→ Исходный текст
____
Не могу сказать, было ли тогда мне, как теперь, непонятно, что Ц. К. опасался в то время того же и у себя, и в виду этого предполагал уничтожить самостоятельное бытие и отдельный бюджет военно-организационного бюро с тем, чтоб, на общих основаниях, его работу объединить с работой местных комитетов. У с.-р. только и была центральная группа, о которой идет речь, и никаких разветвлений в провинции эта группа не имела. Там кому-нибудь из местного партийного комитета поручалась пропаганда среди солдат, и никакой связи между этим лицом и Центральным военно-организационным бюро не существовало. В «Народной Воле», если бы военная организация, подчиненная своему военному центру и через него – Исполнительному Комитету, развивалась беспрепятственно и покрыла бы Россию группами офицеров, опасность преобладания военной части над гражданской, как это было в Финляндии, могла стать реальной, но в данном случае ничего подобного не было. В сущности, дело сводилось к роспуску Центрального бюро, в чем как будто не было никакой надобности. Опасения Ц. К., быть может, вызывались тем брожением в военной среде, которое возникло, главным образом, благодаря японской войне и выразилось такими крупными выступлениями, как история с «Потемкиным», очаковское дело Шмидта, восстания в Свеаборге и Кронштадте когда казалось, что военная среда наряду с рабочим классом представляет крупнейший революционный фактор, строго дисциплинированный и обладающий организованной материальной силой. Однако, значение этого фактора, как показала попытка в Севастополе, уже клонилось к упадку.
____
→ Предоставленные данные
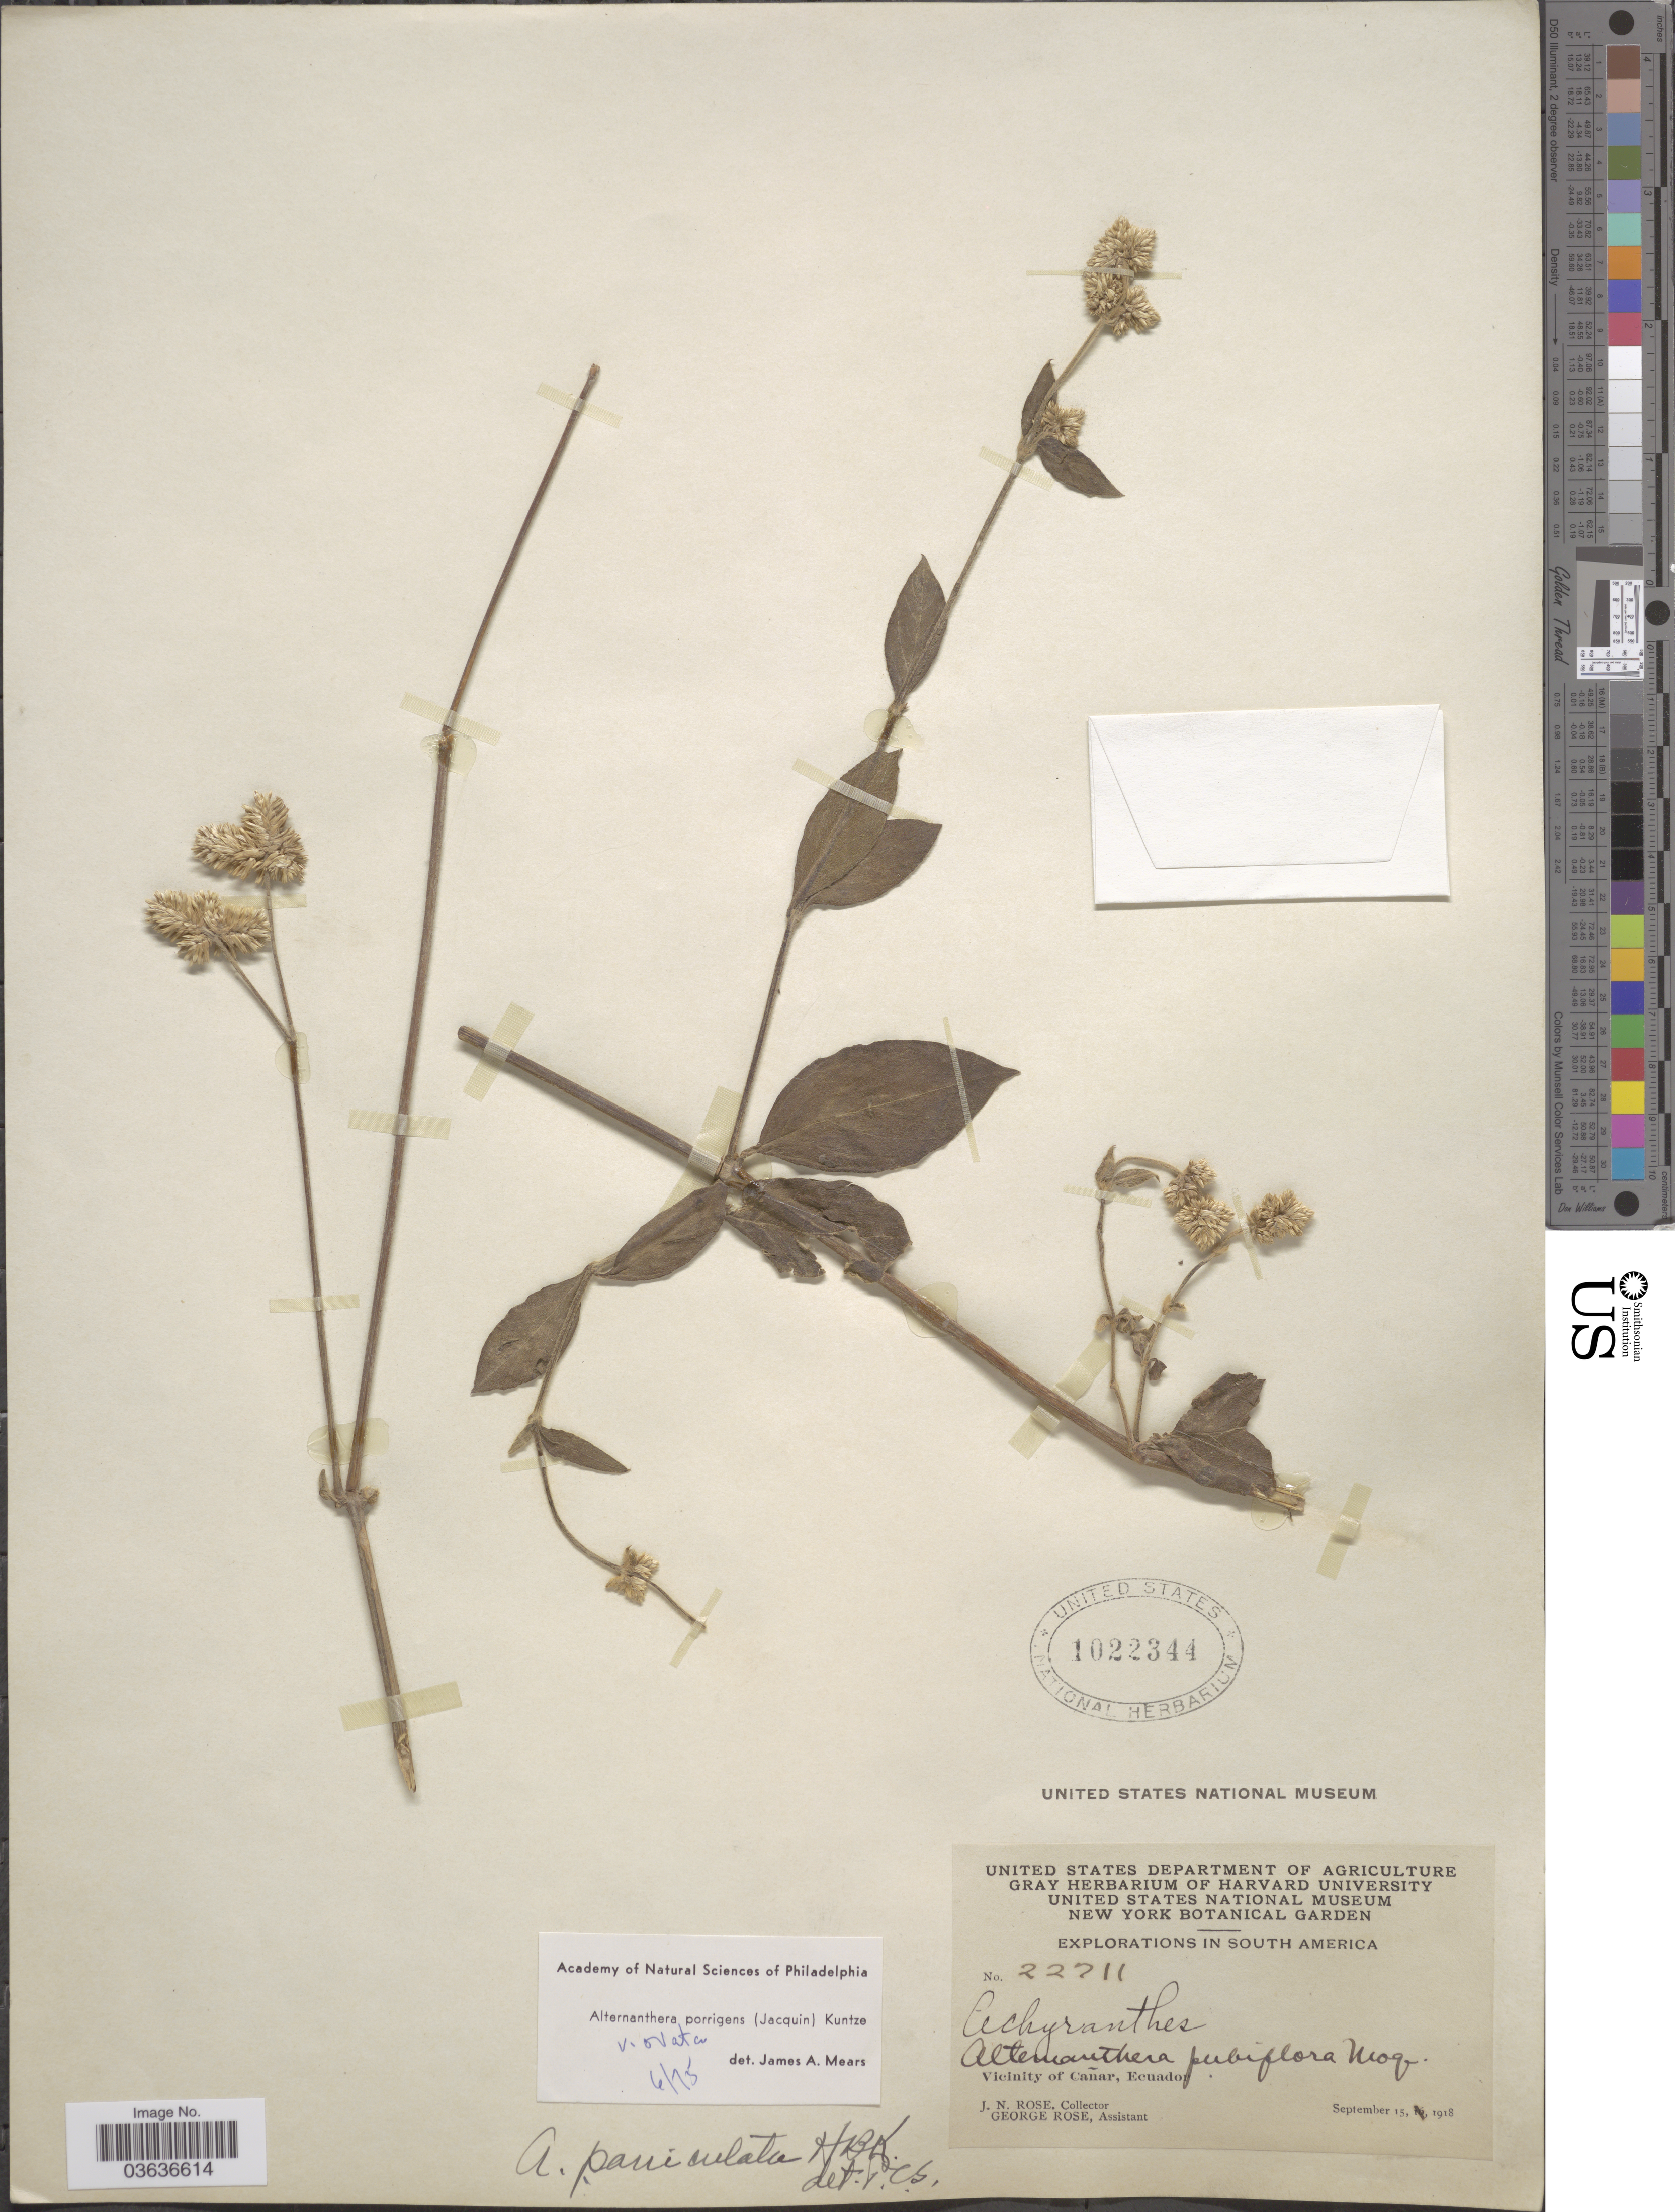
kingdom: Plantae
____
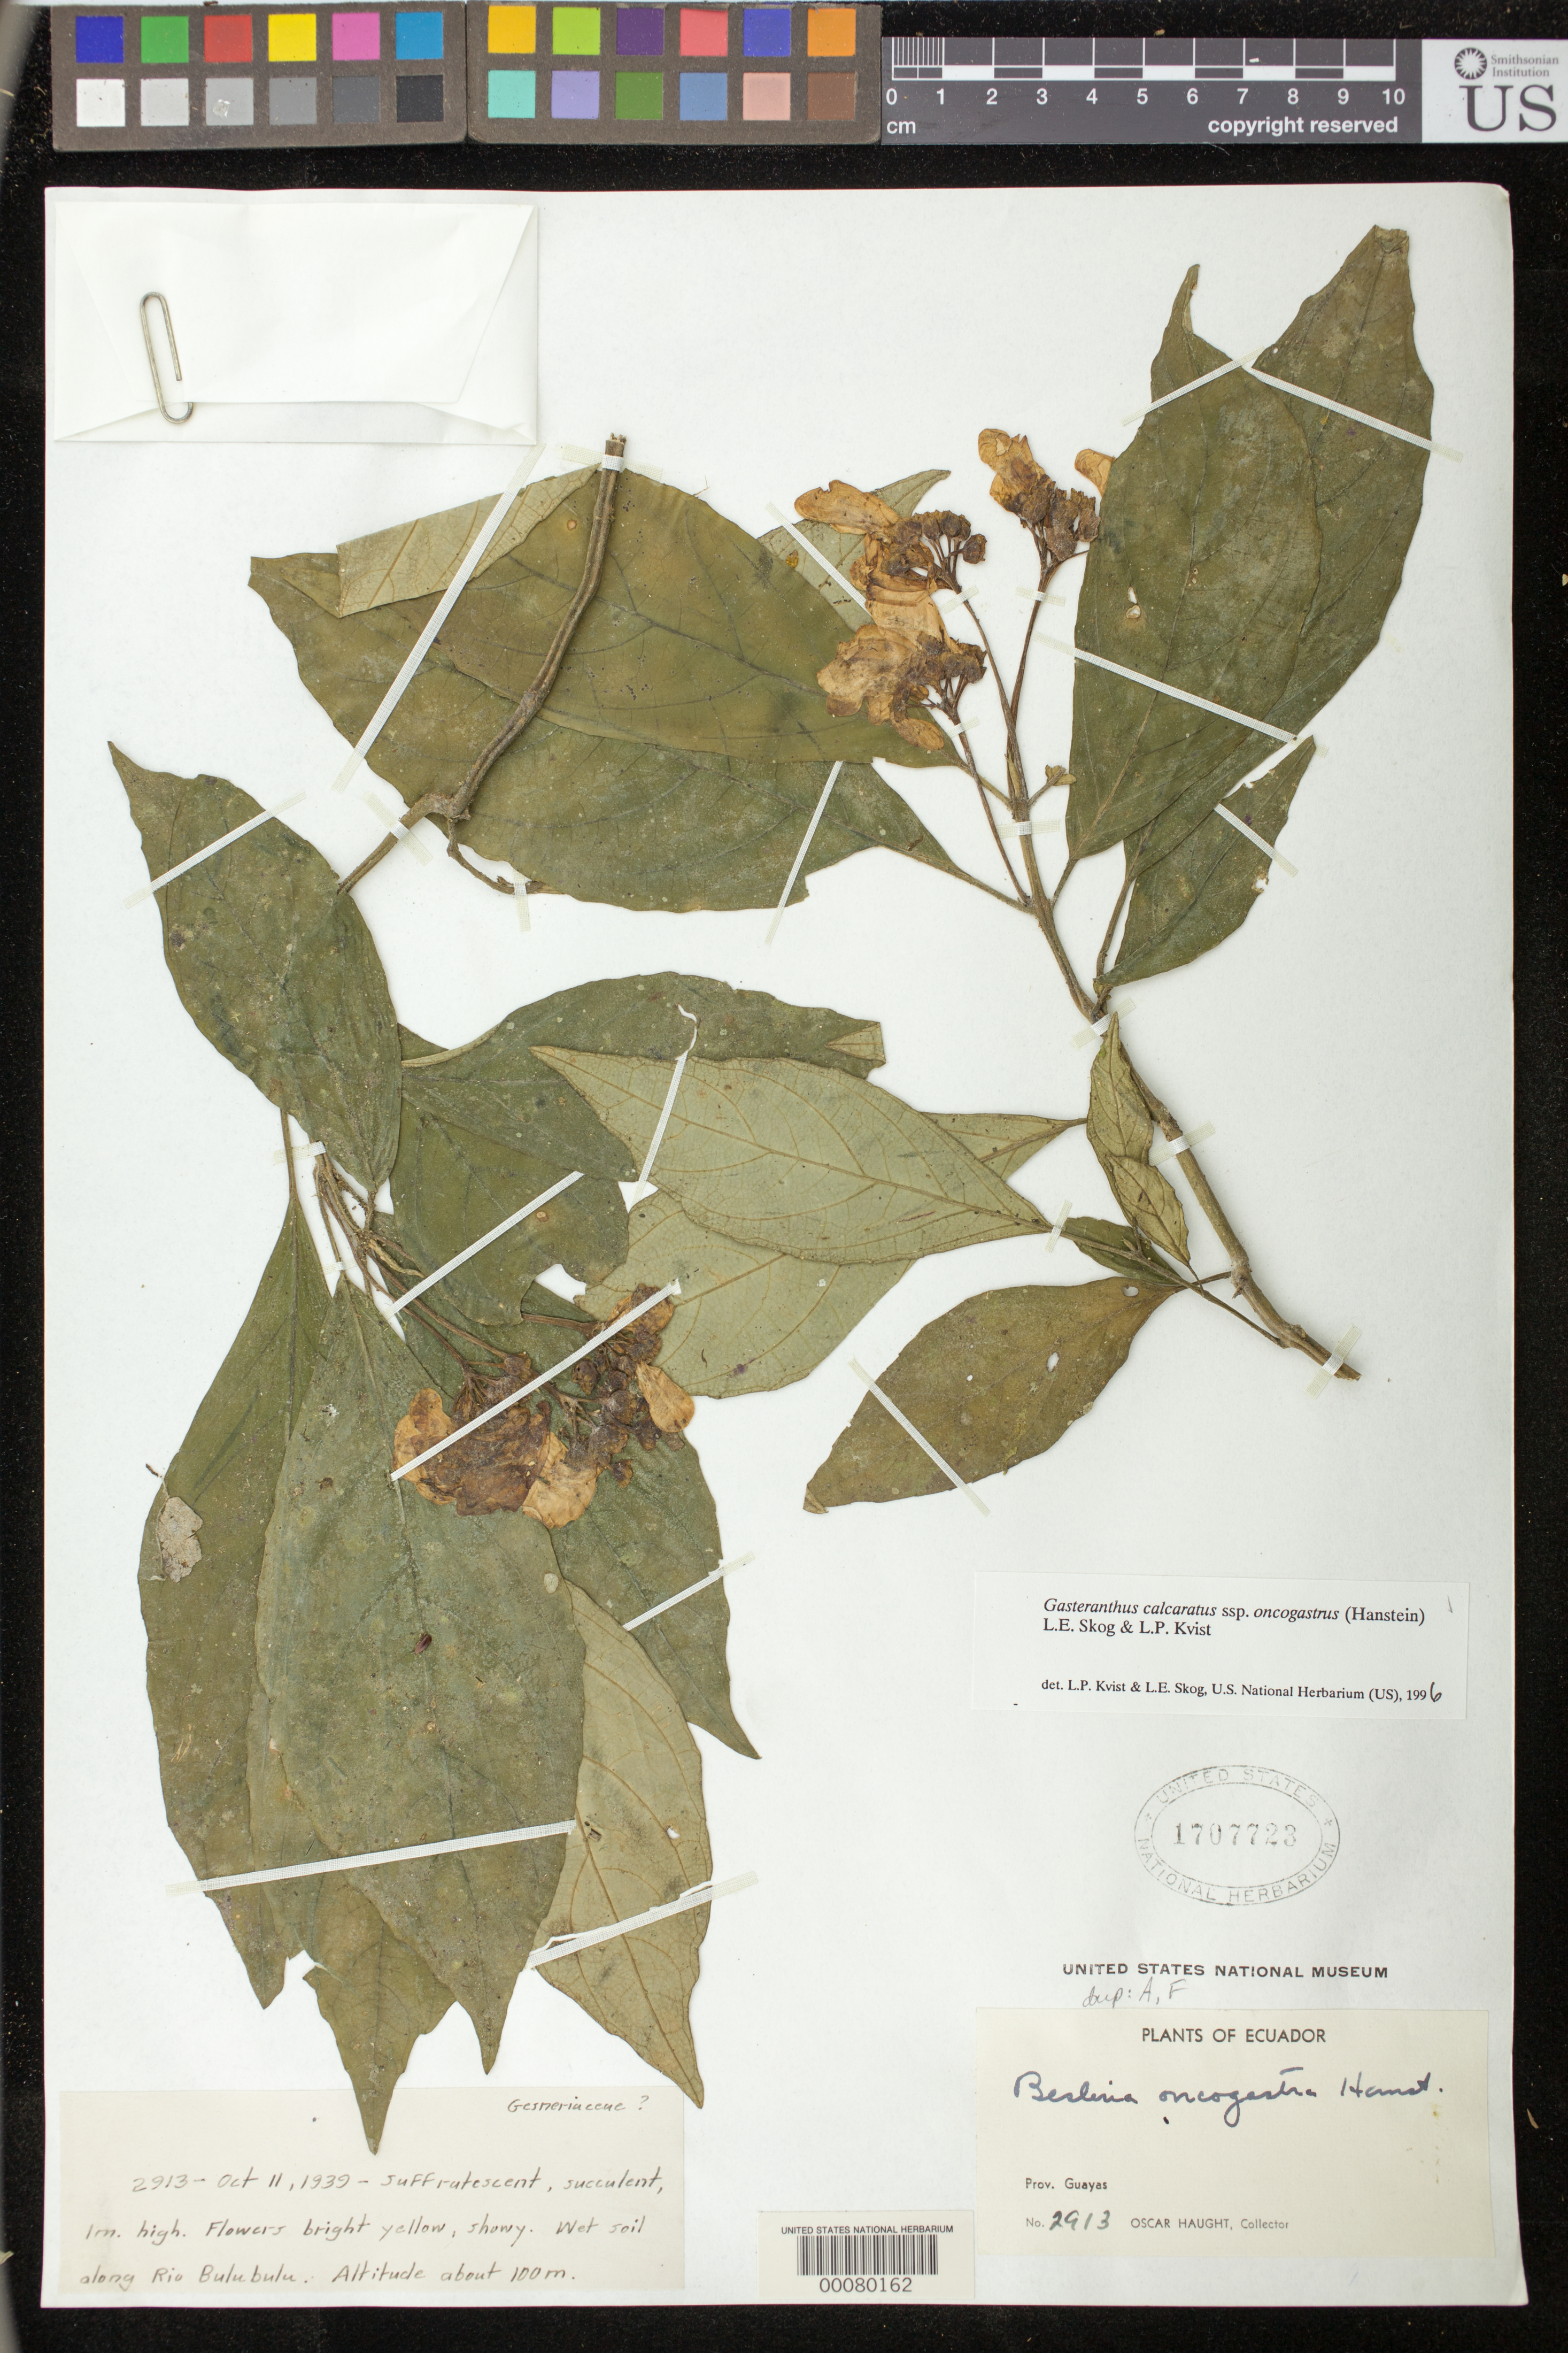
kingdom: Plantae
____
→ Что нужно сделать
a) Чем, согласно исходному тексту, главным образом было вызвано брожение в военной среде?
b) Перечислите все крупные выступления, которыми, по исходному тексту, выразилось брожение в военной среде.
c) Изложите исходный текст в двух предложениях.

→ Ответы по заданиям
a) Японской войной.

b) История с «Потемкиным», очаковское дело Шмидта, восстание в Свеаборге, восстание в Кронштадте.

c) Ц. К. предполагал лишить Центральное военно-организационное бюро с.-р. самостоятельности и отдельного бюджета и объединить его работу с работой местных комитетов. Надобности в этом, по мнению автора, не было: разветвлений в провинции бюро не имело, опасности преобладания военной части над гражданской не существовало, а опасения Ц. К. могли вызываться брожением в военной среде, значение которого, как показала попытка в Севастополе, уже клонилось к упадку.